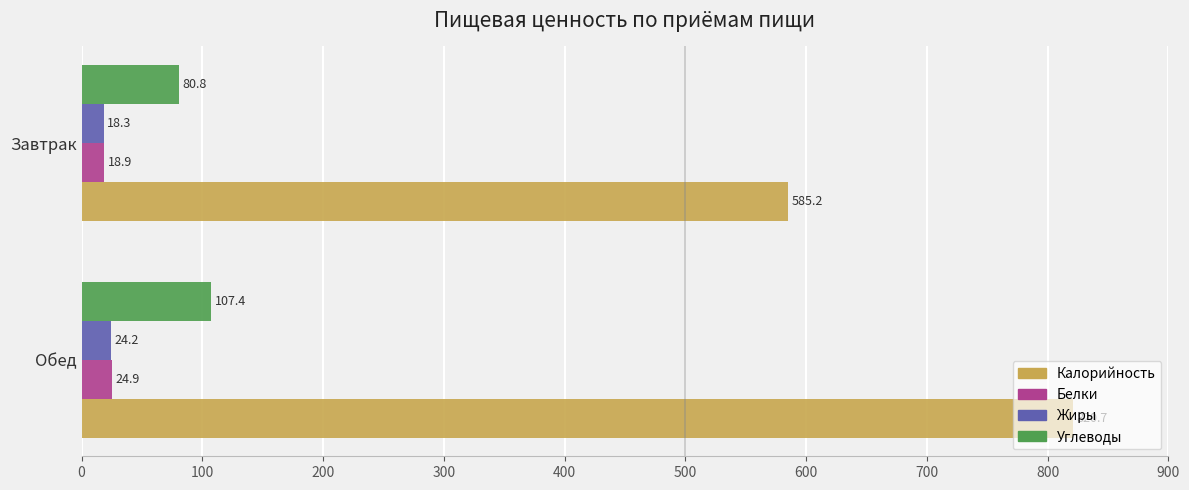

At which label does Углеводы reach its minimum?

Завтрак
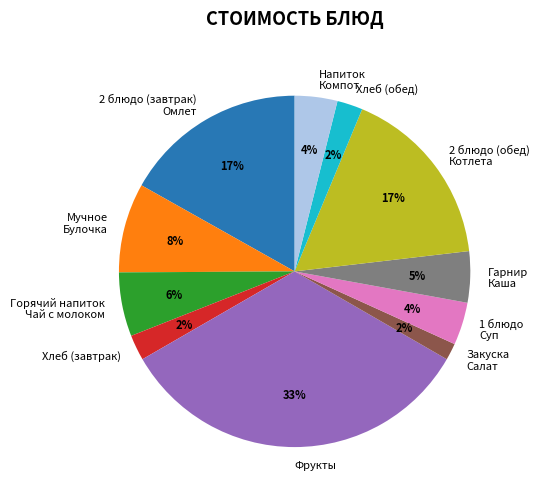

To the nearest percent, what percentage of the pie is Напиток Компот?

4%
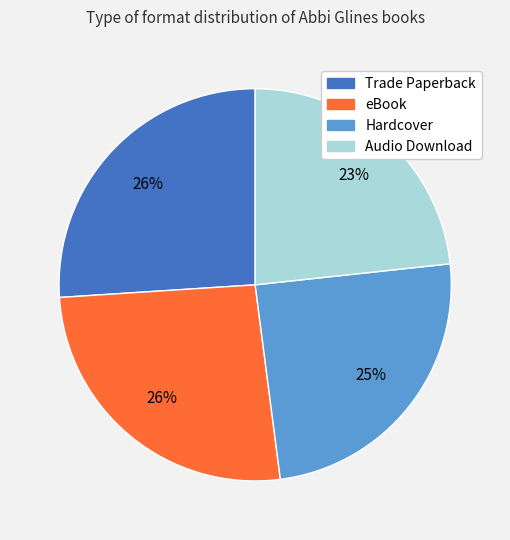

Does any single category account for the majority?

No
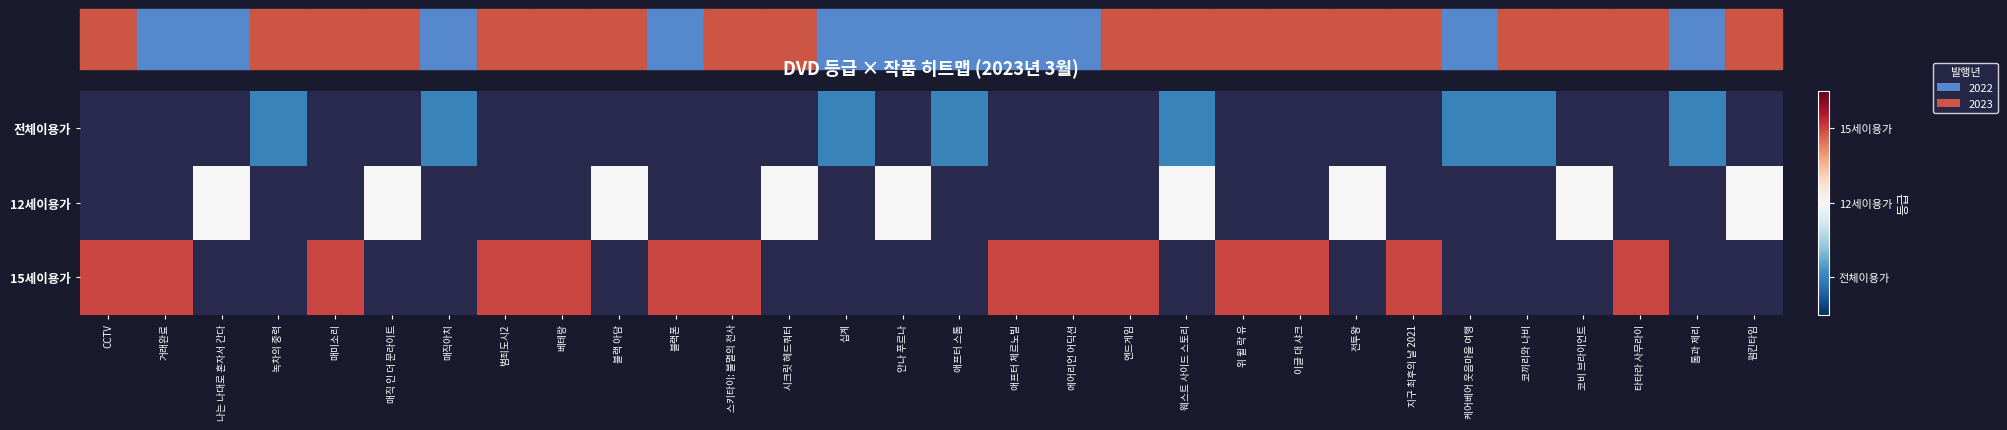

Rank the categories by 전체이용가 value from lowest to highest.

CCTV, 거래완료, 나는 나대로 혼자서 간다, 녹차의 중력, 매미소리, 매직 인 더 문라이트, 매직아치, 범죄도시2, 베테랑, 블랙 아담, 블랙폰, 스키타이: 불멸의 전사, 시크릿 헤드쿼터, 십계, 안나 푸르나, 애프터 스톰, 애프터 체르노빌, 에어리언 어딕션, 엔드게임, 웨스트 사이드 스토리, 위 윌 락 유, 이글 대 샤크, 전투왕, 지구 최후의 날 2021, 케어베어 웃음마을 여행, 코끼리와 나비, 코비 브라이언트, 타타라 사무라이, 톰과 제리, 펌킨타임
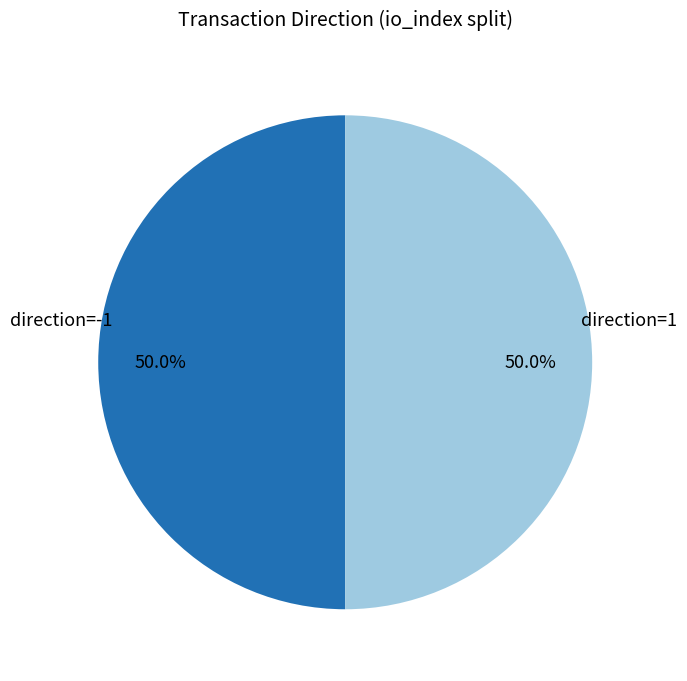

How many slices are in this pie chart?

2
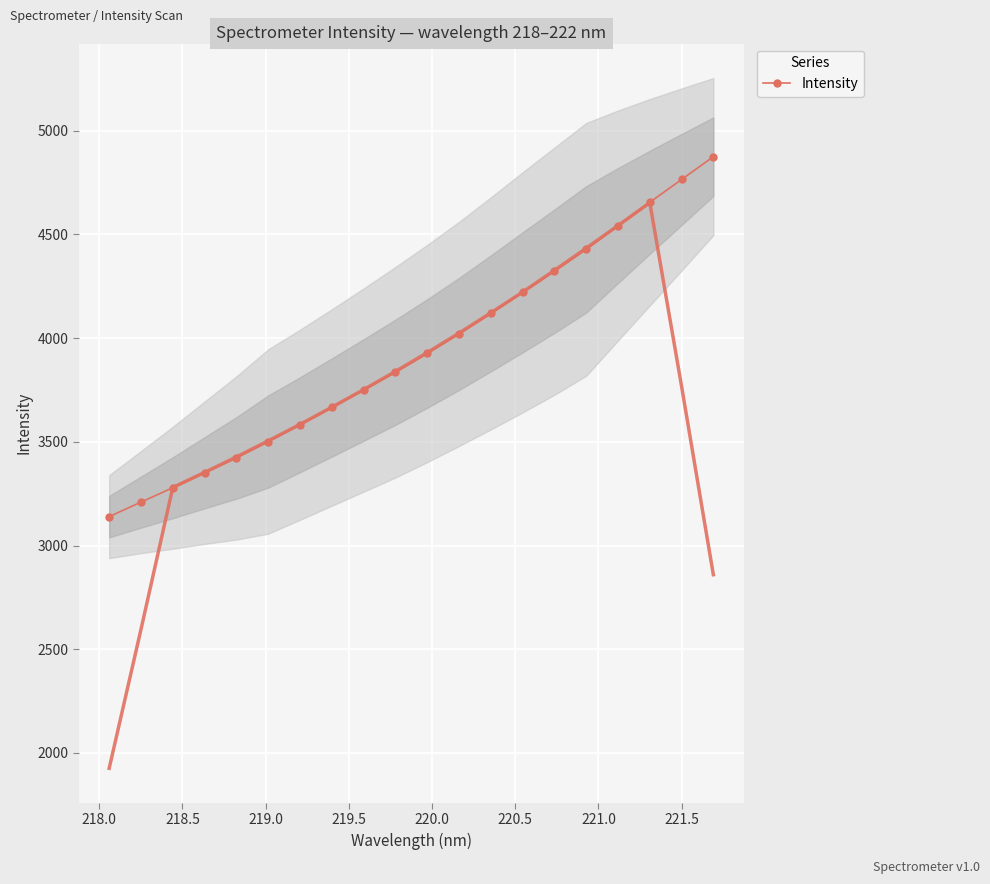

What is the sum of all values?

78614.8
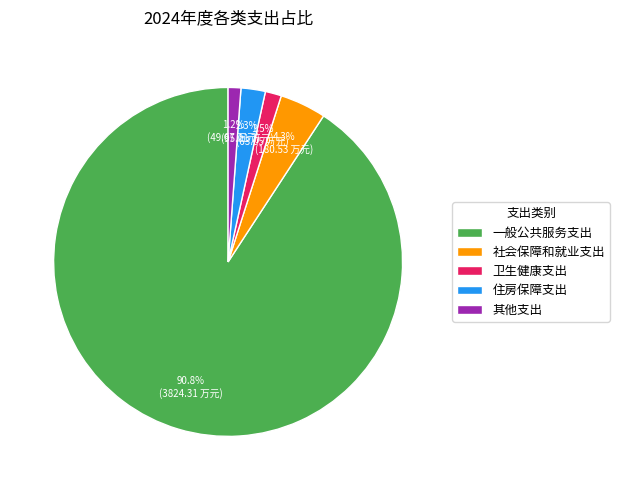

Which slice represents more than half of the pie?

一般公共服务支出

* _Aim of the task_: Swap "majority" for "largest share" in the lines from the start of the lines through the line that contains "Rank the categories", with everything else unchanged, and give only those lines back without the pictures.

* _Exercise solution_:
At which label does Углеводы reach its minimum?

Завтрак

To the nearest percent, what percentage of the pie is Напиток Компот?

4%

Does any single category account for the largest share?

No

Rank the categories by 전체이용가 value from lowest to highest.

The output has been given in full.